How Long Is a Cheque Valid For in Canada?
How long a cheque is valid for in Canada may depend on your bank or credit union. This is because financial institutions have discretion in determining whether a cheque is too old to be cashed. That said, most banks in Canada will not accept a cheque if it has been six months since the cheque was issued (and dated).
Why Do I Need to Know How to Write a Cheque?
Why you need to know how to write a cheque is because cheques form an important part of the financial system. In fact, whether you live in Canada, the United Kingdom, or developing countries, cheques are widely used by business, government departments, and even public utilities. So, knowing how to write a cheque correctly is a basic skill that all people should know.
Can I Write a Cheque to Myself in Canada?
Yes, you can write a cheque to yourself in Canada. In fact, writing a cheque to yourself is a common practice that allows individuals to withdraw cash from their checking account when they have lost (or do not have) a bank card tied to the account.
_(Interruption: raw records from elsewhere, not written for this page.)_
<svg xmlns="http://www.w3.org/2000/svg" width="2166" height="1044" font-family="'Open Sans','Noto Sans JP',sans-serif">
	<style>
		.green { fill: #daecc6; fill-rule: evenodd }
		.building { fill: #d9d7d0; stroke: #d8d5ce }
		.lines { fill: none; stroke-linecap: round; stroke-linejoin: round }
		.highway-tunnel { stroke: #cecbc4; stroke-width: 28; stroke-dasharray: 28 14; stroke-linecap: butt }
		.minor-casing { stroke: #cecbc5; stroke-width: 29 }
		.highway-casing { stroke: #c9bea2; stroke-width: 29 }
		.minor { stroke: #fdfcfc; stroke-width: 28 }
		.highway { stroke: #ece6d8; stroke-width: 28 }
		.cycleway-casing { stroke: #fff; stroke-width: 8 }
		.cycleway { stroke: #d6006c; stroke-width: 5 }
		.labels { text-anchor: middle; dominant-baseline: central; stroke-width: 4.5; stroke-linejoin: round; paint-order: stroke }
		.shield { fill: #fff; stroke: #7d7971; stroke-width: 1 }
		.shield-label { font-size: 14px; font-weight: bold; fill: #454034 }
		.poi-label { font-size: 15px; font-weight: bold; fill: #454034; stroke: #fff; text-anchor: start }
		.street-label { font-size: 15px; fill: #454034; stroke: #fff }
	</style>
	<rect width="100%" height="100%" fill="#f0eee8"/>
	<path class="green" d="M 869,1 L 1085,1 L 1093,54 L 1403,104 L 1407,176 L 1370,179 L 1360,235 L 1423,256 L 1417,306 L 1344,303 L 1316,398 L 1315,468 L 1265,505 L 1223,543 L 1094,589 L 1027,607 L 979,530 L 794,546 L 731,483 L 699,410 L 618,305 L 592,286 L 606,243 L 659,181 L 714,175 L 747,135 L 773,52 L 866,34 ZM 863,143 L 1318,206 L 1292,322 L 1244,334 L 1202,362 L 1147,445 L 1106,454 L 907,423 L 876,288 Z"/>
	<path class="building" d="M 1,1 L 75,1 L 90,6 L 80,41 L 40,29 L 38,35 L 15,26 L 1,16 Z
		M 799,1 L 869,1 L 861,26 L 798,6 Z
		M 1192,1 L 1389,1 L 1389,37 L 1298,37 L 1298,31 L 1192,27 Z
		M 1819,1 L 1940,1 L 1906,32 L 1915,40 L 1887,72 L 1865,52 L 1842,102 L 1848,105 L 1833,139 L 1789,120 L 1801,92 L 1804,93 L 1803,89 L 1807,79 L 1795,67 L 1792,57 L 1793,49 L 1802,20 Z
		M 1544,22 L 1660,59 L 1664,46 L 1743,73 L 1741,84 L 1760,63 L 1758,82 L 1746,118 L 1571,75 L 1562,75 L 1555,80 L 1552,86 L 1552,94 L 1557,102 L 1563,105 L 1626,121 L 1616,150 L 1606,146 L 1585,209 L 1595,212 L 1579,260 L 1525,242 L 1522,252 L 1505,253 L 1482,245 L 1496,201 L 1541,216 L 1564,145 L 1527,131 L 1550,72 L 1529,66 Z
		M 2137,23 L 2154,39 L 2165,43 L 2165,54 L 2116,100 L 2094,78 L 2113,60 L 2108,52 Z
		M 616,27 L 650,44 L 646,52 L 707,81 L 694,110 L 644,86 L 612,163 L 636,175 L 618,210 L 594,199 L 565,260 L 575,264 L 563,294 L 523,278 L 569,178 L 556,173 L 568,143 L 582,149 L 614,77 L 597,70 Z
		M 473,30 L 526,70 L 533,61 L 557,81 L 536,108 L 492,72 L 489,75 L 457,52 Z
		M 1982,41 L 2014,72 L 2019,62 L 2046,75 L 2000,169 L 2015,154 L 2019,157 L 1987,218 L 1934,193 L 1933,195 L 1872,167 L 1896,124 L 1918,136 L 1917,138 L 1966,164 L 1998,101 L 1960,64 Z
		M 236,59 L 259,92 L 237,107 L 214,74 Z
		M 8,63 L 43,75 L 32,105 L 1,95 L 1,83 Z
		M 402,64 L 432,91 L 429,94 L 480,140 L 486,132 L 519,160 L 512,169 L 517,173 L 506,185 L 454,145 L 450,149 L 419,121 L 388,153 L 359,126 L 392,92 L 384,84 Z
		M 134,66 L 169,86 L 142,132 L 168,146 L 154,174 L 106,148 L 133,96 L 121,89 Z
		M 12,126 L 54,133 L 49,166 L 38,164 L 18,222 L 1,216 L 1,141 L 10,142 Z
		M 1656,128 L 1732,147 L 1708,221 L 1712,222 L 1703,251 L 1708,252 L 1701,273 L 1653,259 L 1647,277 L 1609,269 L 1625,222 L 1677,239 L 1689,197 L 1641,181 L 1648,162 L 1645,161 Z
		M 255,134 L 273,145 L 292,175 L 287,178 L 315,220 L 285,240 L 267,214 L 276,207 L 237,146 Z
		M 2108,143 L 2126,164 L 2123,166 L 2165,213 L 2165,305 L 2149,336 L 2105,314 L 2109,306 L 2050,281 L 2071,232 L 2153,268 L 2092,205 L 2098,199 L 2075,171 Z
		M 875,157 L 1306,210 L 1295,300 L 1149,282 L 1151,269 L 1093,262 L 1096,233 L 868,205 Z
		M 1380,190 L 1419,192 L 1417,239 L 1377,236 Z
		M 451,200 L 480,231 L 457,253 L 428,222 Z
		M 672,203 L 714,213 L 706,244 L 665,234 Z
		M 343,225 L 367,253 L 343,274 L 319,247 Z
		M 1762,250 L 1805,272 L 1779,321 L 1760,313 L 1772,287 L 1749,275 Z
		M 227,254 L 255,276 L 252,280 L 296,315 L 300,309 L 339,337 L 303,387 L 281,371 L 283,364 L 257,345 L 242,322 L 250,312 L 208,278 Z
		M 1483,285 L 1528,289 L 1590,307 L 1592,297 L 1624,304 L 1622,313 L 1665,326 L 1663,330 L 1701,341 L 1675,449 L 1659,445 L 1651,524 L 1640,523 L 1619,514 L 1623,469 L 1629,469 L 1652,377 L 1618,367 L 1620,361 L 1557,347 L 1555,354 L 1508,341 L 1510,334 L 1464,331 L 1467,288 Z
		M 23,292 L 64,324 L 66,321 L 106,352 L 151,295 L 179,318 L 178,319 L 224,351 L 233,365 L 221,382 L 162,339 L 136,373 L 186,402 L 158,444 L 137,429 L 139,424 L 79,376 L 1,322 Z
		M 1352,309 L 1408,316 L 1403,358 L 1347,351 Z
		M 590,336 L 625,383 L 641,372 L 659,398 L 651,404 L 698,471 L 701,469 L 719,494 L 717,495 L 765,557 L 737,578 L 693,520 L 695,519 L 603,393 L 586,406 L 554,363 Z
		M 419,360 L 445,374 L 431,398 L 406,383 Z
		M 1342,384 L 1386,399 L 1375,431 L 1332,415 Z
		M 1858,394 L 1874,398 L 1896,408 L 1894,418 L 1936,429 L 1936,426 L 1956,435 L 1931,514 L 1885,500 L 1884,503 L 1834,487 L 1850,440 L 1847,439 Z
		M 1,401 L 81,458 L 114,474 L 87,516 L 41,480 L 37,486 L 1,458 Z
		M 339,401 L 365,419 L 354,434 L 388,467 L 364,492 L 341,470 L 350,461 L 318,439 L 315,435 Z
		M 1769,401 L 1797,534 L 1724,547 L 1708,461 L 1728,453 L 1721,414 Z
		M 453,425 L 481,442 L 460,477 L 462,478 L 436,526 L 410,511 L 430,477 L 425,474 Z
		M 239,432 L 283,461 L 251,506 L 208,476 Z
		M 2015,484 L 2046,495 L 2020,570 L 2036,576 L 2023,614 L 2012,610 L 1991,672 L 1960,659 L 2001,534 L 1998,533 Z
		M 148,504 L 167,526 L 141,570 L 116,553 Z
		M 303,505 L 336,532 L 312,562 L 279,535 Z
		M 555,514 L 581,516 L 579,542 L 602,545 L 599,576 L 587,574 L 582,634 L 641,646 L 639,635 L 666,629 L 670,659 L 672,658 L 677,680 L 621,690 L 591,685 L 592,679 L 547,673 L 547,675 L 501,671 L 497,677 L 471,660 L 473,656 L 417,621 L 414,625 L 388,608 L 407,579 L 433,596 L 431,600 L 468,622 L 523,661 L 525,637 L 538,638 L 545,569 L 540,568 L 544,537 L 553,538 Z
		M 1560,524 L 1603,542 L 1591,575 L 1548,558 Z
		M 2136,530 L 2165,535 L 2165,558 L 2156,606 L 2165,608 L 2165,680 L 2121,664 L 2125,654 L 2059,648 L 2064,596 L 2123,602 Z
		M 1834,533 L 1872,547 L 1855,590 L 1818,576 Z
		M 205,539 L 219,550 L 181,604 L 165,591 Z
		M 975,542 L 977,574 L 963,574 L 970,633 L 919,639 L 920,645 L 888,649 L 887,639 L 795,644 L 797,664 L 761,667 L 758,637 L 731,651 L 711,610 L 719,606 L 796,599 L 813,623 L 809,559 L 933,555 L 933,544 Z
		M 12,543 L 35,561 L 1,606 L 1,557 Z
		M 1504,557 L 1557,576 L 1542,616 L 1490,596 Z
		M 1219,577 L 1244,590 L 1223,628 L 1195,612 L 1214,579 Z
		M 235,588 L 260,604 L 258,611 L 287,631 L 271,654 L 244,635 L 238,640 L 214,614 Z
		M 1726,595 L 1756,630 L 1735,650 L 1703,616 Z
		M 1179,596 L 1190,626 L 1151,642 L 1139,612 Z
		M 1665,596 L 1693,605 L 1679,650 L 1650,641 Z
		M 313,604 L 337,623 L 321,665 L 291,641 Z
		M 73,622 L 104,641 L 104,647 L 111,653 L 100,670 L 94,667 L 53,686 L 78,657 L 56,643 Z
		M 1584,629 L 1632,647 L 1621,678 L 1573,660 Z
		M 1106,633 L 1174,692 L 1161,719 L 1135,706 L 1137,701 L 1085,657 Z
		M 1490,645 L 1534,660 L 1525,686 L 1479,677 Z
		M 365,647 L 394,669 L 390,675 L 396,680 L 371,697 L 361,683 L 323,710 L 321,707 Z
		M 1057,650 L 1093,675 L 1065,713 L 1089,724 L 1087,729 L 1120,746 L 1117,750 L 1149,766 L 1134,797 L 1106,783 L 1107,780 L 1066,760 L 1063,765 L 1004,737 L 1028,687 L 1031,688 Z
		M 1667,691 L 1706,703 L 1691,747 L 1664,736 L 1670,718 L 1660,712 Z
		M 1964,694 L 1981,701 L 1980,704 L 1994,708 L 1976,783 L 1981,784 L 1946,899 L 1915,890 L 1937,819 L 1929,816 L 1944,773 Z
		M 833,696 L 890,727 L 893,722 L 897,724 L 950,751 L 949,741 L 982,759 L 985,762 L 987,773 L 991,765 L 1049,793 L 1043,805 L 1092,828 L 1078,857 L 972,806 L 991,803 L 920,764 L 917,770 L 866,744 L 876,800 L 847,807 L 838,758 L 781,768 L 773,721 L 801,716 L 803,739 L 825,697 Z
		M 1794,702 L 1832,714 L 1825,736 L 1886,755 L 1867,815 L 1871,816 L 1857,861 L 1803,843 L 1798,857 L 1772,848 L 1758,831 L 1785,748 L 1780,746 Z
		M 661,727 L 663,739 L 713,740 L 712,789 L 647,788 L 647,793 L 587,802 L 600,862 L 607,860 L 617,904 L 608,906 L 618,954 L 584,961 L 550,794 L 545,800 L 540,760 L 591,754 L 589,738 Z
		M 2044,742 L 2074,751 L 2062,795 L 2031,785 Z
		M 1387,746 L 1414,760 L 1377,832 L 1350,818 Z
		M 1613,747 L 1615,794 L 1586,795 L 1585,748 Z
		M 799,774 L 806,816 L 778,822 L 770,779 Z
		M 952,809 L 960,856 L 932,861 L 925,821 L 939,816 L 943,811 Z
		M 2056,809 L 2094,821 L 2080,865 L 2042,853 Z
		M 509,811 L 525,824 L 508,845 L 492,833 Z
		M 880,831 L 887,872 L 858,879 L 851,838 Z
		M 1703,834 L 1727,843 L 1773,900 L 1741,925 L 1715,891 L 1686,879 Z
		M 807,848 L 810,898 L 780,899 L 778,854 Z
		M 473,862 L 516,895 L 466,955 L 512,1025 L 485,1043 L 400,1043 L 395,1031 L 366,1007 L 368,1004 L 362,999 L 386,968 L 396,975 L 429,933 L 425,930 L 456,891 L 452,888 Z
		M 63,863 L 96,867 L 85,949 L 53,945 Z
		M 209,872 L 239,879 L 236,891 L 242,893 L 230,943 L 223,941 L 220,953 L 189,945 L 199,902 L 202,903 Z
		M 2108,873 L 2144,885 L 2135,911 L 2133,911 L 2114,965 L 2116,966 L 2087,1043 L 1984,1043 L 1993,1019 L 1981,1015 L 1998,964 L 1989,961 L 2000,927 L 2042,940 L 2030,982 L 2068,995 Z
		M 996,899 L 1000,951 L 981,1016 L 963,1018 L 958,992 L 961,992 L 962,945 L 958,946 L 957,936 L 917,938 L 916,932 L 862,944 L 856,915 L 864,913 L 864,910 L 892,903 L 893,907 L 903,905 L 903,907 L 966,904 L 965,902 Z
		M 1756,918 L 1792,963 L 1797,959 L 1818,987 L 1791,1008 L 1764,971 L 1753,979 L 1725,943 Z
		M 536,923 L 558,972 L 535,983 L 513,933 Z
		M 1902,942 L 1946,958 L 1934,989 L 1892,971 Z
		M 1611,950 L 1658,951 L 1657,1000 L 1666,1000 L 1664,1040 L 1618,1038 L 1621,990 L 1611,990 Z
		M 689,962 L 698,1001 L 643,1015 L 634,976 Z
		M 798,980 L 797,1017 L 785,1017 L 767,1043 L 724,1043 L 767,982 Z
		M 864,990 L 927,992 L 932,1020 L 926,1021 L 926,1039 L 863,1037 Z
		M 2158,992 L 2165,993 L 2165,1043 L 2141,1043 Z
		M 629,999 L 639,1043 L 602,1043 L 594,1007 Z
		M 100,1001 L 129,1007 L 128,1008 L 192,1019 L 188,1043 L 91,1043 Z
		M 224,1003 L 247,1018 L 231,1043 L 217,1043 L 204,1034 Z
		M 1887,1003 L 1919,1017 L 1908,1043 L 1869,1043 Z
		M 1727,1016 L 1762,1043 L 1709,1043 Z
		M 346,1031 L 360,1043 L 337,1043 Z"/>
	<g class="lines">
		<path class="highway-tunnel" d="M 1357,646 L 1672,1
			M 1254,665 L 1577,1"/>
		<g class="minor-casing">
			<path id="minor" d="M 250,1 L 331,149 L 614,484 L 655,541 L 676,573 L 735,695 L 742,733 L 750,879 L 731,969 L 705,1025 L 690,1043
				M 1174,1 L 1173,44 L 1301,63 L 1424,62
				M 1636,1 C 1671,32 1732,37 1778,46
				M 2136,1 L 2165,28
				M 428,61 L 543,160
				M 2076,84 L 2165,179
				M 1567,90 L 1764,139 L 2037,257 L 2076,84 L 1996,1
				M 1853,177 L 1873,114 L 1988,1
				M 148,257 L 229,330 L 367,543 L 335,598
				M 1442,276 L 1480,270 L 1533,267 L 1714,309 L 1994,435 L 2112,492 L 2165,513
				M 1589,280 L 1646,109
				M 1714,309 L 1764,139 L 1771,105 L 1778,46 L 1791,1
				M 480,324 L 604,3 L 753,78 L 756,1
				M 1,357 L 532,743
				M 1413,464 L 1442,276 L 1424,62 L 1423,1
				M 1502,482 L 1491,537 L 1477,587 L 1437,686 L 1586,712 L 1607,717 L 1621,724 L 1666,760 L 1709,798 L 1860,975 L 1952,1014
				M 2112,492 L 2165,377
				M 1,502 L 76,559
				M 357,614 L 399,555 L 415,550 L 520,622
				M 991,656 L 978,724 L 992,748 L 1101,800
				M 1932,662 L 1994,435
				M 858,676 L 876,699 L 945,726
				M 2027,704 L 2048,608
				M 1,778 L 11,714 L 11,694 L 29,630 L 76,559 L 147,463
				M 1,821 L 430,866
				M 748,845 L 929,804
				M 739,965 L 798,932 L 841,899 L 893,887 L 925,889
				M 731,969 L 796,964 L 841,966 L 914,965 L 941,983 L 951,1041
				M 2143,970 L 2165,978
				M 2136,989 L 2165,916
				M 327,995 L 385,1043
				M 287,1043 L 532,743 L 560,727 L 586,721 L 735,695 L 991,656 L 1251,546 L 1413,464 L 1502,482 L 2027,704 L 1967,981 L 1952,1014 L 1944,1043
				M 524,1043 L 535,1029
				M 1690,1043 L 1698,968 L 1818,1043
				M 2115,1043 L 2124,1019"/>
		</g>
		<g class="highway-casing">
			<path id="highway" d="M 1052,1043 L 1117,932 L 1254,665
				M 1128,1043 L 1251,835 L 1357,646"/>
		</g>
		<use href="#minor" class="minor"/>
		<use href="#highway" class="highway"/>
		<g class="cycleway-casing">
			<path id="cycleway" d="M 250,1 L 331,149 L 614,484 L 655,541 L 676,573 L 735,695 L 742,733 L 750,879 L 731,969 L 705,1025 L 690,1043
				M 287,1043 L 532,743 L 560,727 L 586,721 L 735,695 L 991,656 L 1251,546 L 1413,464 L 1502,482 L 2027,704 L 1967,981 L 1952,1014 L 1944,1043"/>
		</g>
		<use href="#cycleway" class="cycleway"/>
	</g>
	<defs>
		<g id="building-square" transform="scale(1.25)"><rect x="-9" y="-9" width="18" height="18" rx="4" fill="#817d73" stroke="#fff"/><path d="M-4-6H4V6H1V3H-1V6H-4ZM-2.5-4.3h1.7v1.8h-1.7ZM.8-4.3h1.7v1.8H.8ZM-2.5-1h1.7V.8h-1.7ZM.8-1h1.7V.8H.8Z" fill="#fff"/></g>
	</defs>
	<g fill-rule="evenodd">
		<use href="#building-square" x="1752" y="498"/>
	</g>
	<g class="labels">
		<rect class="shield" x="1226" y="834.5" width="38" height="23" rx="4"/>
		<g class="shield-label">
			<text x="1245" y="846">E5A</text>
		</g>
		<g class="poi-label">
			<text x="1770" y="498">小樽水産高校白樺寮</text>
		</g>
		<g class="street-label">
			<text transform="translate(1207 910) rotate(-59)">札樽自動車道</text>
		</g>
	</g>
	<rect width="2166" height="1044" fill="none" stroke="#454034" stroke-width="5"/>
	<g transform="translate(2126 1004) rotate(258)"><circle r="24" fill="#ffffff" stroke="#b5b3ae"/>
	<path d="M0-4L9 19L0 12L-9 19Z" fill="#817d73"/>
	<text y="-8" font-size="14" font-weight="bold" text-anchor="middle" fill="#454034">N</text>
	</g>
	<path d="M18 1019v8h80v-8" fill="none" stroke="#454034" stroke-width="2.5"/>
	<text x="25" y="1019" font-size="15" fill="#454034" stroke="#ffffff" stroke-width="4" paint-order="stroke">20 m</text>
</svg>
To write a cheque to yourself, you will complete the cheque normally but instead of placing the name of a third-party as the Payee, you will place your name.
How Do I Write a Cheque With Cents?
To write a cheque with cents in the payment amount, you will first need to include the numeric value of the cheque including the cents, for example, $55.51. Then in the text block for the payment amount, you will write the amount of thousands, hundreds, tens, and ones, followed by the number of cents with a division sign over 100. Continuing with our example of $55.51, this would be written as “Fifty-Five 51/100”.